DATA TO USE below:
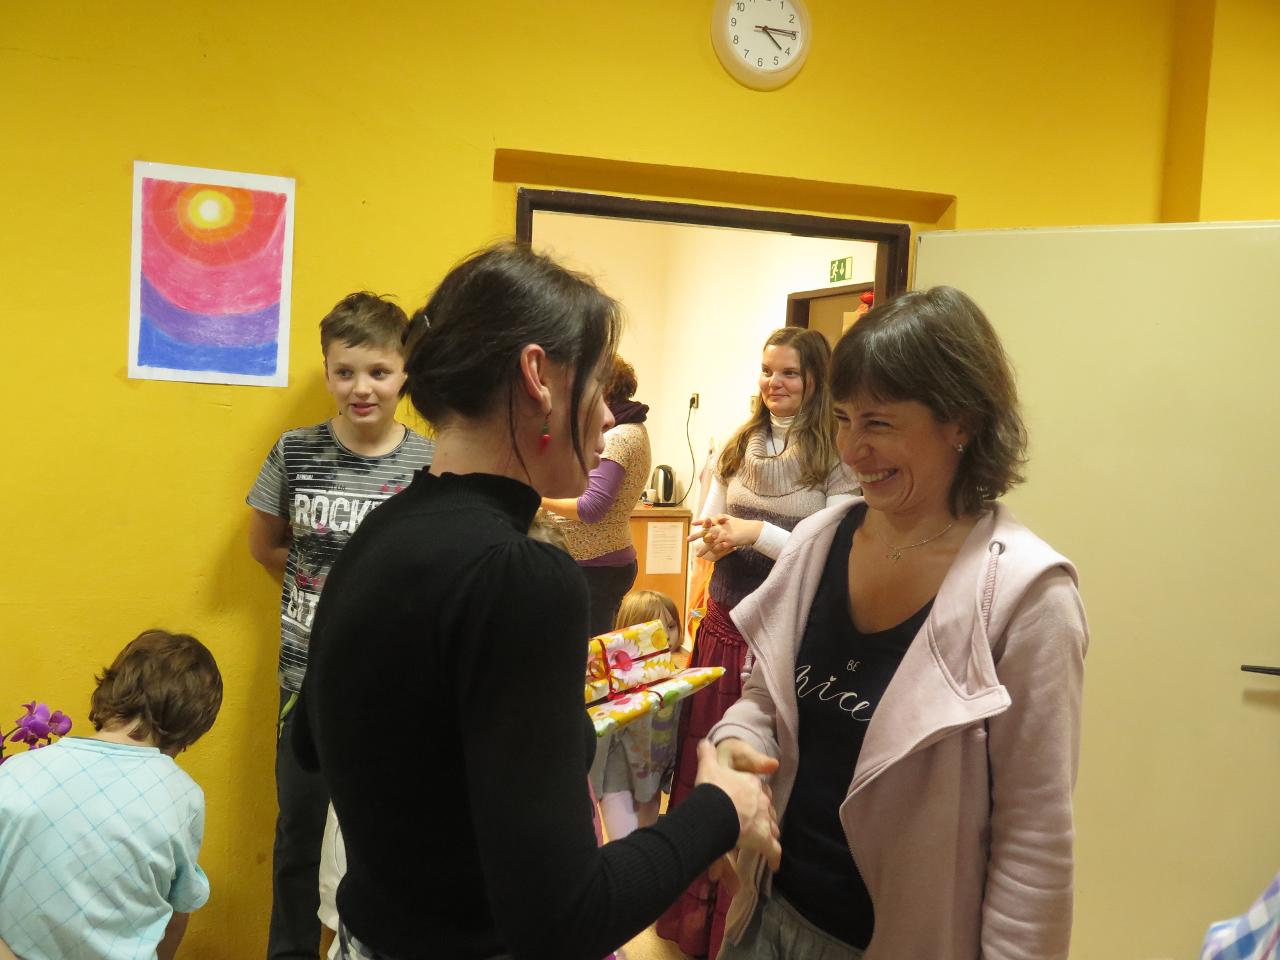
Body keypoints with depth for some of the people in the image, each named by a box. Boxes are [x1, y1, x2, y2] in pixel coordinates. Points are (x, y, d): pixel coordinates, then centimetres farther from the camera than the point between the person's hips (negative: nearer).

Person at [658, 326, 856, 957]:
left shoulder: (836, 460, -6)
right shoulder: (737, 447, 9)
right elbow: (705, 527, 10)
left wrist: (758, 533, -20)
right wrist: (718, 535, -13)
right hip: (725, 624, 5)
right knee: (705, 758, 11)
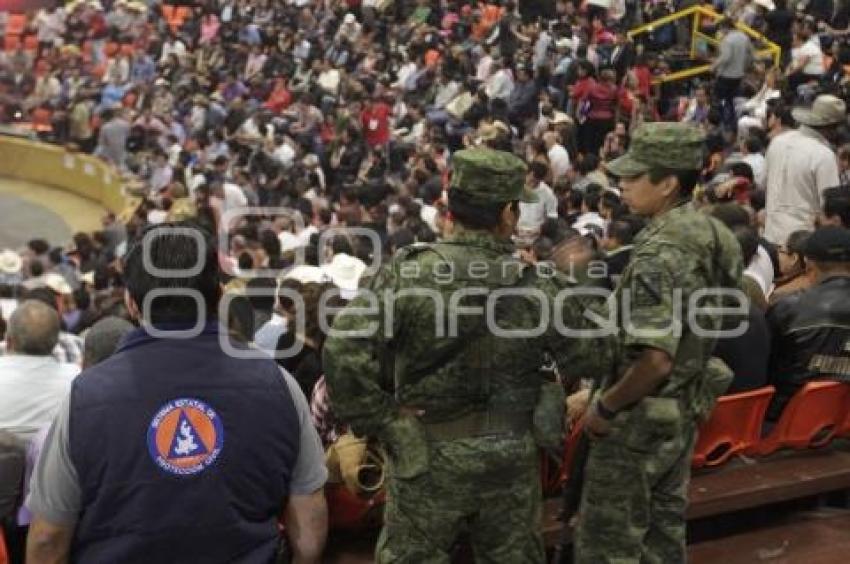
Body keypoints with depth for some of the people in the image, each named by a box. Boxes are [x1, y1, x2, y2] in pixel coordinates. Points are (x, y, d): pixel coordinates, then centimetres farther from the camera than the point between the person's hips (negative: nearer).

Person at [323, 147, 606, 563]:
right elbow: (588, 359, 3)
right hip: (512, 455, 3)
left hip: (429, 455, -2)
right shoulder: (532, 286, -8)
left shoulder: (407, 274, -15)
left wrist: (376, 419, -11)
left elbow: (344, 349, -24)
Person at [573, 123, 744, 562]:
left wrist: (604, 407, -17)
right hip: (689, 405, 9)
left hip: (644, 415, -9)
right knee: (664, 524, 21)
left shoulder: (658, 253, -26)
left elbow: (655, 361, -30)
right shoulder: (713, 233, 1)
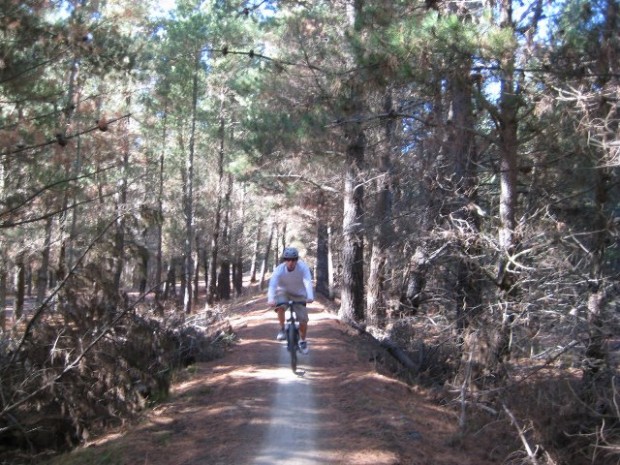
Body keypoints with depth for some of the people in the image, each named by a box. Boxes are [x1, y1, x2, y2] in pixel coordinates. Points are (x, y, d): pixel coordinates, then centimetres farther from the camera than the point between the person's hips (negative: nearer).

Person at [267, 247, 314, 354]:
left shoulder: (302, 267, -28)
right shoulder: (279, 269, -27)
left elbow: (308, 282, -40)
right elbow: (272, 284, -39)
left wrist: (310, 297, -56)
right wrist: (271, 299, -56)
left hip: (299, 294, 0)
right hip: (284, 291, 0)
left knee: (303, 320, -5)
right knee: (280, 307, -32)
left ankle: (303, 341, 20)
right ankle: (282, 329, -10)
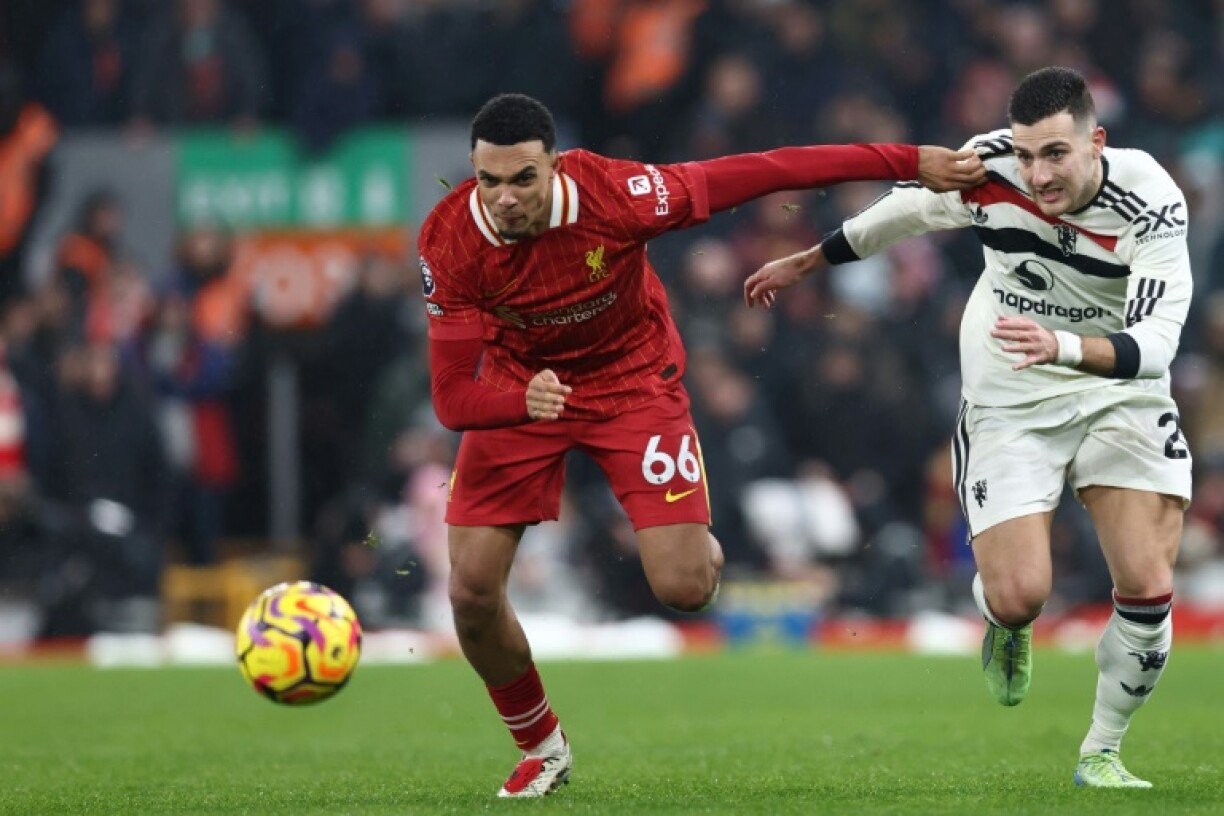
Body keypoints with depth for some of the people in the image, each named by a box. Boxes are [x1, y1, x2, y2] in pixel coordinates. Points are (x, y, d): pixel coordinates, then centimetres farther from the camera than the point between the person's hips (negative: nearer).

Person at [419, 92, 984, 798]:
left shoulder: (613, 195, -32)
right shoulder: (449, 242, -27)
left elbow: (761, 173, -24)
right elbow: (451, 397, -26)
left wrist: (910, 163, -21)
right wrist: (522, 402, -50)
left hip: (632, 377, -2)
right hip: (517, 387, 2)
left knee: (684, 587, -14)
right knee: (471, 588, -9)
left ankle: (703, 547, 27)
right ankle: (542, 746, 19)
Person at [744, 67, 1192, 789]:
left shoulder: (1152, 201, -24)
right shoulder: (986, 169, -20)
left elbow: (1154, 343, -33)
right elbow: (900, 212, 2)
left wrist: (1063, 346, -51)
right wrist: (803, 264, 15)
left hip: (1121, 391, 0)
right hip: (1009, 399, 0)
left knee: (1148, 588, -14)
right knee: (1019, 596, -16)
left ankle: (1102, 753, 12)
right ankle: (1008, 629, 26)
End of DATA TO USE.
__TASK__: How many lines of the material above contain the string "elbow"? Case counts, so give only the number.

__TASK RESPONSE__: 10